• [What you have to do] Give the lines again exactly as they appear below, from the line with "BIO 461 Principles of Physiology 5" to the line with "Fragmentation of Care Delivery", both included, and only those lines. Leave every picture out.

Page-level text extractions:
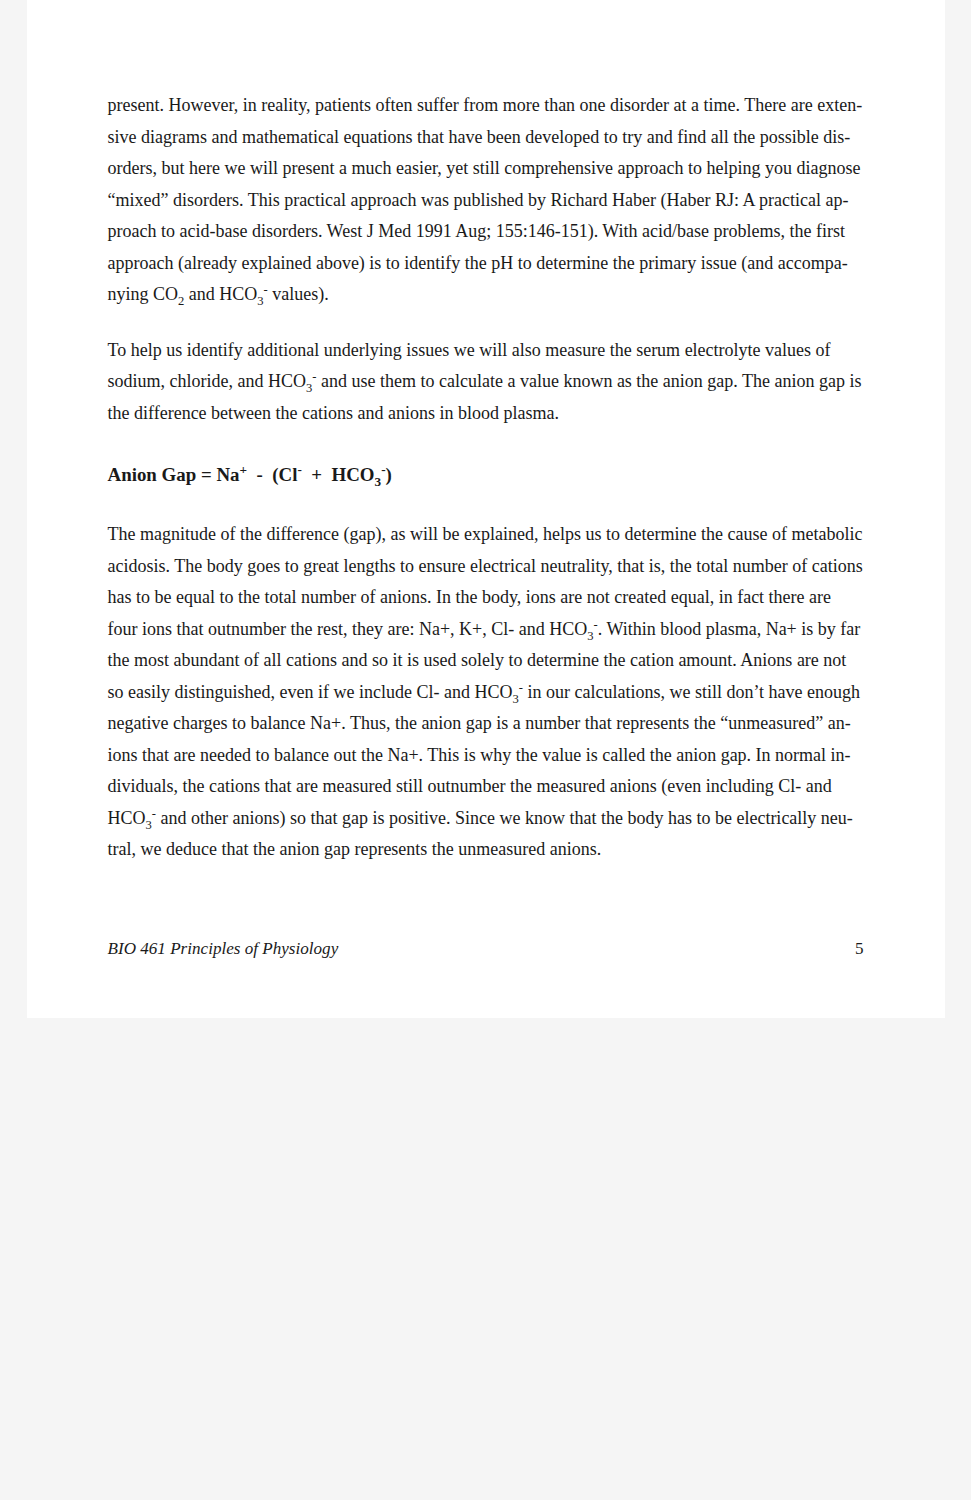present. However, in reality, patients often suffer from more than one disorder at a time. There are extensive diagrams and mathematical equations that have been developed to try and find all the possible disorders, but here we will present a much easier, yet still comprehensive approach to helping you diagnose “mixed” disorders. This practical approach was published by Richard Haber (Haber RJ: A practical approach to acid-base disorders. West J Med 1991 Aug; 155:146-151). With acid/base problems, the first approach (already explained above) is to identify the pH to determine the primary issue (and accompanying CO2 and HCO3- values).
To help us identify additional underlying issues we will also measure the serum electrolyte values of sodium, chloride, and HCO3- and use them to calculate a value known as the anion gap. The anion gap is the difference between the cations and anions in blood plasma.
Anion Gap = Na+ - (Cl- + HCO3-)
The magnitude of the difference (gap), as will be explained, helps us to determine the cause of metabolic acidosis. The body goes to great lengths to ensure electrical neutrality, that is, the total number of cations has to be equal to the total number of anions. In the body, ions are not created equal, in fact there are four ions that outnumber the rest, they are: Na+, K+, Cl- and HCO3-. Within blood plasma, Na+ is by far the most abundant of all cations and so it is used solely to determine the cation amount. Anions are not so easily distinguished, even if we include Cl- and HCO3- in our calculations, we still don’t have enough negative charges to balance Na+. Thus, the anion gap is a number that represents the “unmeasured” anions that are needed to balance out the Na+. This is why the value is called the anion gap. In normal individuals, the cations that are measured still outnumber the measured anions (even including Cl- and HCO3- and other anions) so that gap is positive. Since we know that the body has to be electrically neutral, we deduce that the anion gap represents the unmeasured anions.
BIO 461 Principles of Physiology 5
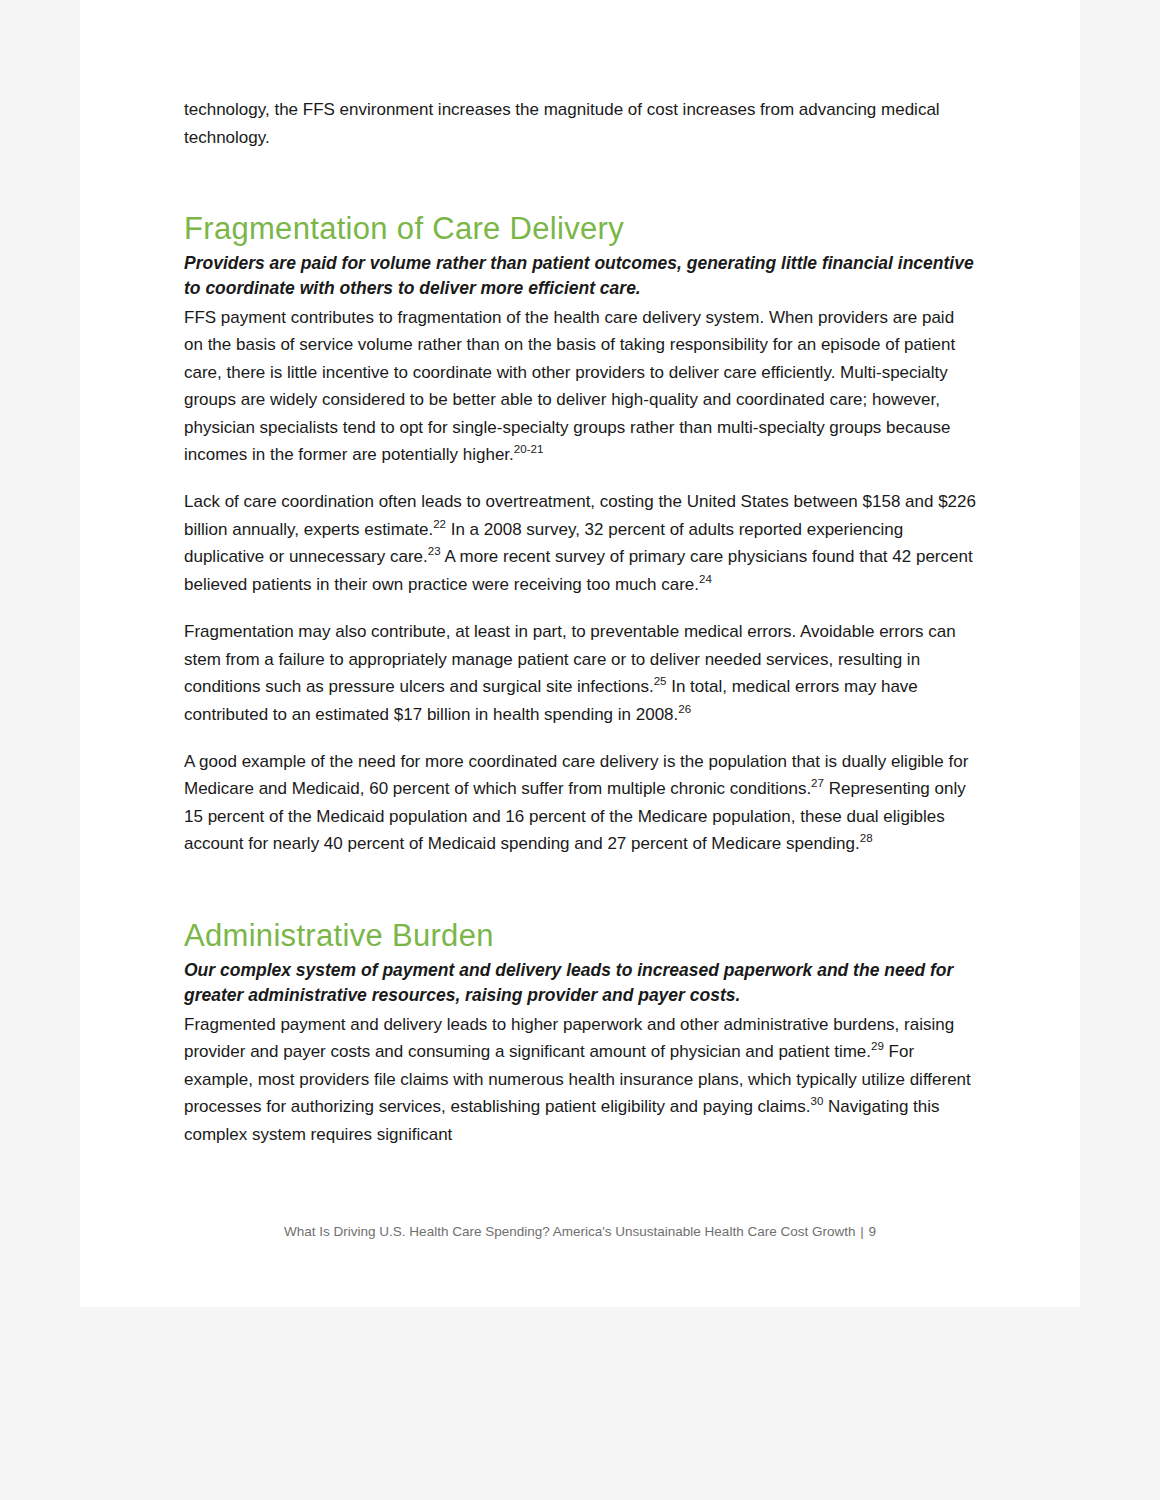technology, the FFS environment increases the magnitude of cost increases from advancing medical technology.
Fragmentation of Care Delivery
Providers are paid for volume rather than patient outcomes, generating little financial incentive to coordinate with others to deliver more efficient care.
FFS payment contributes to fragmentation of the health care delivery system. When providers are paid on the basis of service volume rather than on the basis of taking responsibility for an episode of patient care, there is little incentive to coordinate with other providers to deliver care efficiently. Multi-specialty groups are widely considered to be better able to deliver high-quality and coordinated care; however, physician specialists tend to opt for single-specialty groups rather than multi-specialty groups because incomes in the former are potentially higher.20-21
Lack of care coordination often leads to overtreatment, costing the United States between $158 and $226 billion annually, experts estimate.22 In a 2008 survey, 32 percent of adults reported experiencing duplicative or unnecessary care.23 A more recent survey of primary care physicians found that 42 percent believed patients in their own practice were receiving too much care.24
Fragmentation may also contribute, at least in part, to preventable medical errors. Avoidable errors can stem from a failure to appropriately manage patient care or to deliver needed services, resulting in conditions such as pressure ulcers and surgical site infections.25 In total, medical errors may have contributed to an estimated $17 billion in health spending in 2008.26
A good example of the need for more coordinated care delivery is the population that is dually eligible for Medicare and Medicaid, 60 percent of which suffer from multiple chronic conditions.27 Representing only 15 percent of the Medicaid population and 16 percent of the Medicare population, these dual eligibles account for nearly 40 percent of Medicaid spending and 27 percent of Medicare spending.28
Administrative Burden
Our complex system of payment and delivery leads to increased paperwork and the need for greater administrative resources, raising provider and payer costs.
Fragmented payment and delivery leads to higher paperwork and other administrative burdens, raising provider and payer costs and consuming a significant amount of physician and patient time.29 For example, most providers file claims with numerous health insurance plans, which typically utilize different processes for authorizing services, establishing patient eligibility and paying claims.30 Navigating this complex system requires significant
What Is Driving U.S. Health Care Spending? America's Unsustainable Health Care Cost Growth|9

• [Answer box]
BIO 461 Principles of Physiology 5
technology, the FFS environment increases the magnitude of cost increases from advancing medical technology.
Fragmentation of Care Delivery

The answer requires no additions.